= PROBLEM DETAILS =
Search the records for the string "okvirne" and return each line that has it.

** THE INPUT follows **

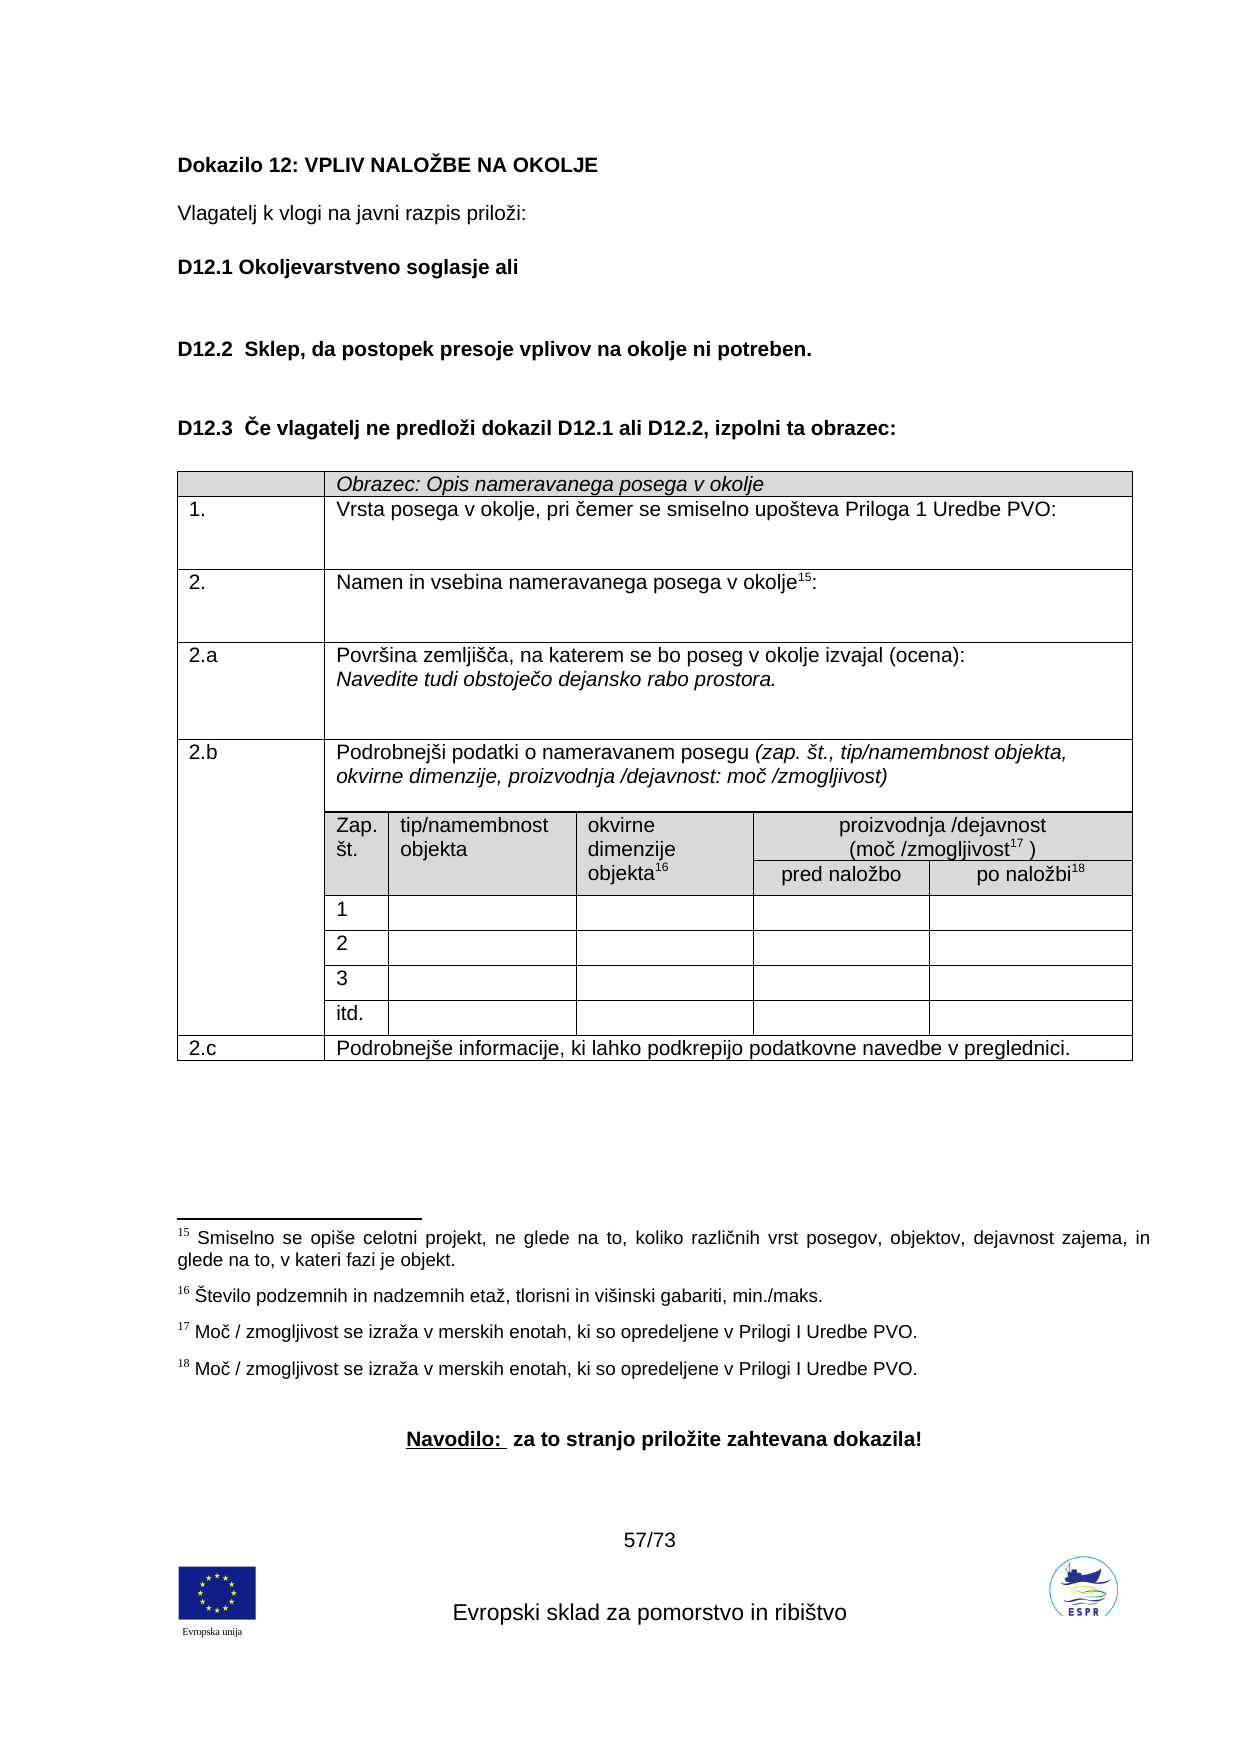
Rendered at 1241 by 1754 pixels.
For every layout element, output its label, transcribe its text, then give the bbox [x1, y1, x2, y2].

table_cell [930, 931, 1132, 965]
table_cell [754, 966, 929, 1000]
text D12.1 Okoljevarstveno soglasje ali [177, 252, 1152, 279]
table_cell [577, 966, 753, 1000]
table_cell Vrsta posega v okolje, pri čemer se smiselno upošteva Priloga 1 Uredbe PVO: [325, 497, 1132, 569]
table_cell 3 [325, 966, 388, 1000]
table_cell Podrobnejši podatki o nameravanem posegu (zap. št., tip/namembnost objekta, okvirne dimenzije, proizvodnja /dejavnost: moč /zmogljivost) [325, 740, 1132, 811]
table_cell [930, 966, 1132, 1000]
table_cell Površina zemljišča, na katerem se bo poseg v okolje izvajal (ocena): Navedite tudi obstoječo dejansko rabo prostora. [325, 643, 1132, 738]
table_cell pred naložbo [754, 861, 929, 895]
table_cell [389, 1001, 576, 1035]
picture [1044, 1551, 1123, 1621]
table_cell 2.a [178, 643, 324, 738]
table_cell 2. [178, 570, 324, 642]
table_header Obrazec: Opis nameravanega posega v okolje [325, 472, 1132, 496]
table_cell 2 [325, 931, 388, 965]
table_cell okvirne dimenzije objekta [577, 813, 753, 895]
table_cell proizvodnja /dejavnost (moč /zmogljivost ) [754, 813, 1132, 860]
table_cell [389, 931, 576, 965]
table_cell [389, 896, 576, 930]
table_cell po naložbi [930, 861, 1132, 895]
table_cell Zap. št. [325, 813, 388, 895]
picture [177, 1565, 257, 1621]
text D12.3 Če vlagatelj ne predloži dokazil D12.1 ali D12.2, izpolni ta obrazec: [177, 416, 1152, 440]
table_cell Podrobnejše informacije, ki lahko podkrepijo podatkovne navedbe v preglednici. [325, 1036, 1132, 1060]
table_cell [754, 1001, 929, 1035]
table_cell [577, 896, 753, 930]
table_cell [930, 896, 1132, 930]
text Vlagatelj k vlogi na javni razpis priloži: [177, 201, 1152, 225]
table_cell itd. [325, 1001, 388, 1035]
text Dokazilo 12: VPLIV NALOŽBE NA OKOLJE [177, 153, 1152, 177]
table_cell [754, 896, 929, 930]
table_cell [577, 1001, 753, 1035]
table_cell 1. [178, 497, 324, 569]
table_cell 2.c [178, 1036, 324, 1060]
table_cell 2.b [178, 740, 324, 1035]
table_cell 1 [325, 896, 388, 930]
table_cell tip/namembnost objekta [389, 813, 576, 895]
table_cell [930, 1001, 1132, 1035]
table_cell [754, 931, 929, 965]
table_cell [389, 966, 576, 1000]
table_cell Namen in vsebina nameravanega posega v okolje: [325, 570, 1132, 642]
text D12.2 Sklep, da postopek presoje vplivov na okolje ni potreben. [177, 334, 1152, 361]
table_cell [577, 931, 753, 965]
table_header [178, 472, 324, 496]
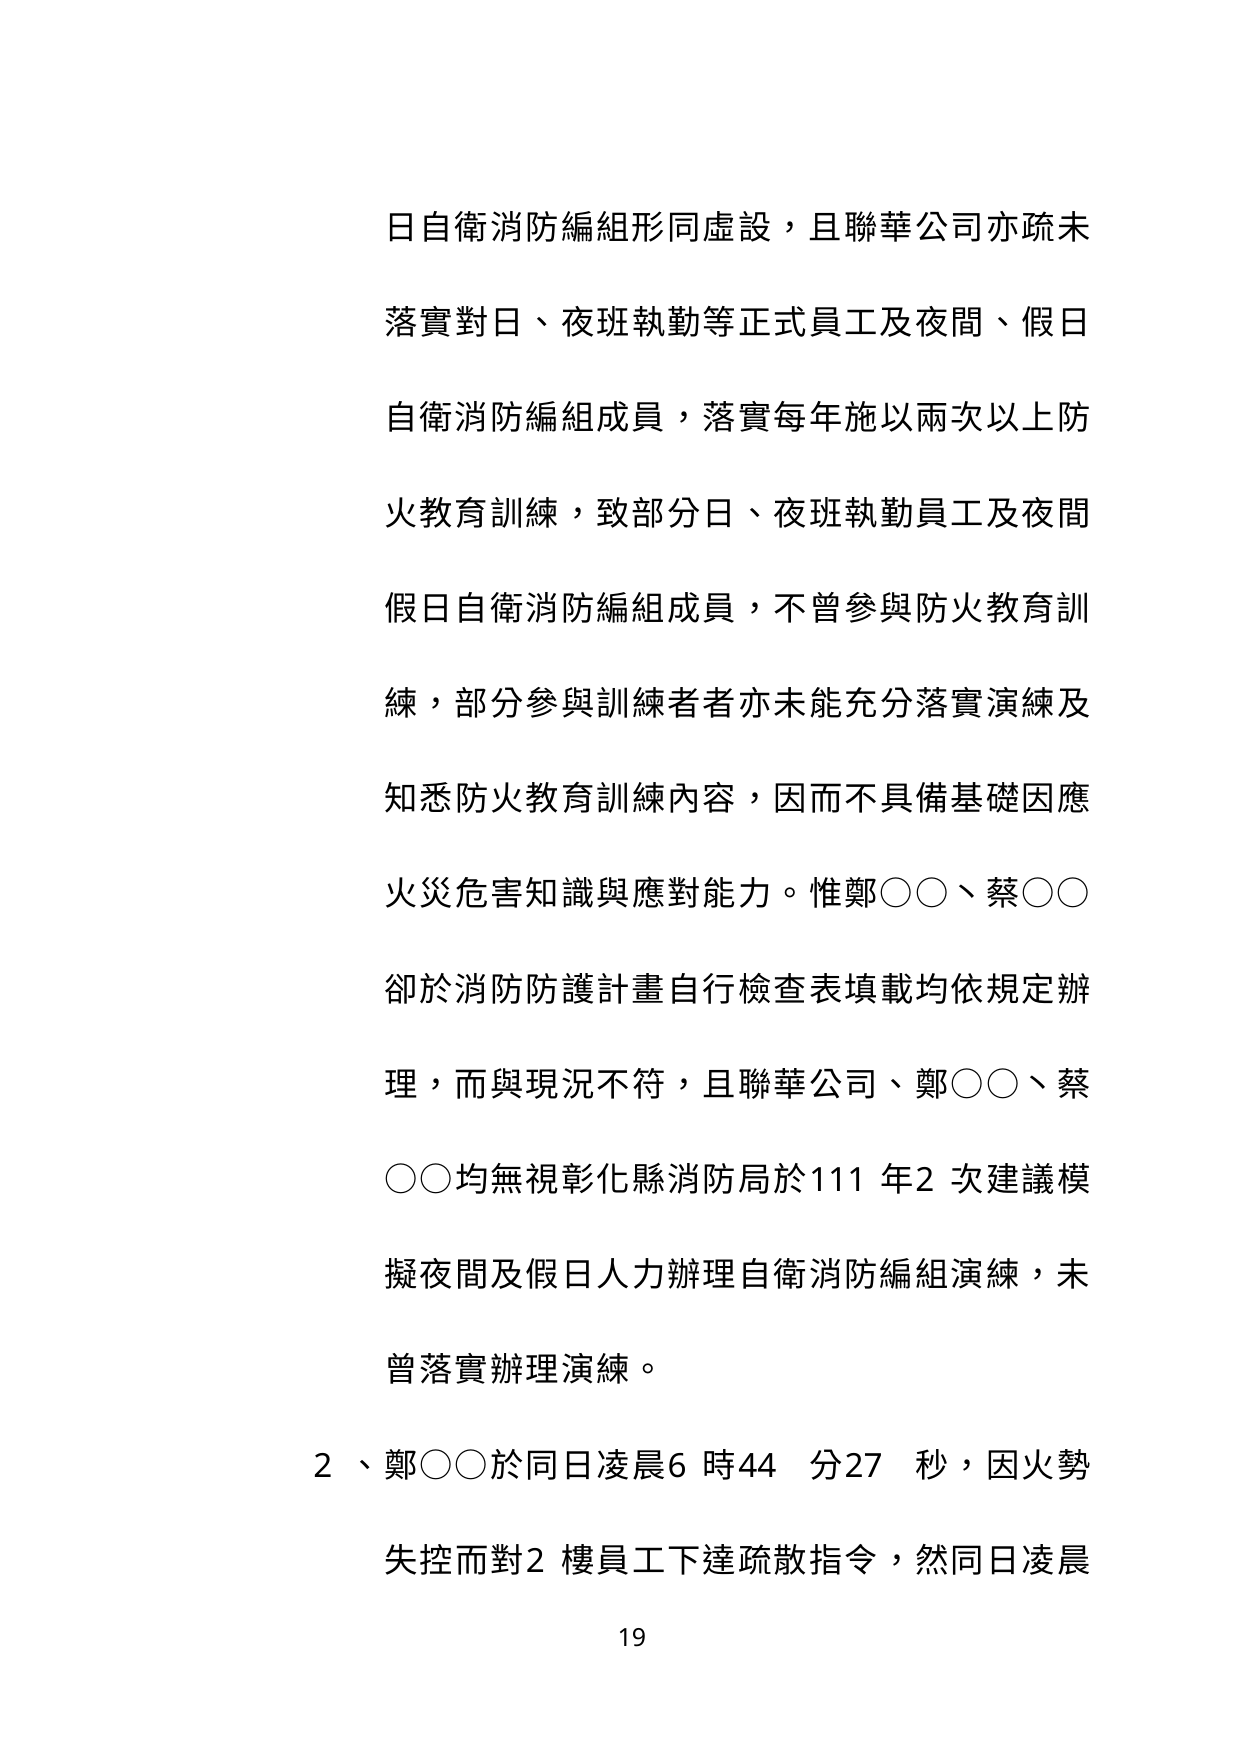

** End of THE INPUT **

= THE COMPLETED TASK =
table_cell Podrobnejši podatki o nameravanem posegu (zap. št., tip/namembnost objekta, okvirne dimenzije, proizvodnja /dejavnost: moč /zmogljivost) [325, 740, 1132, 811]
table_cell okvirne dimenzije objekta [577, 813, 753, 895]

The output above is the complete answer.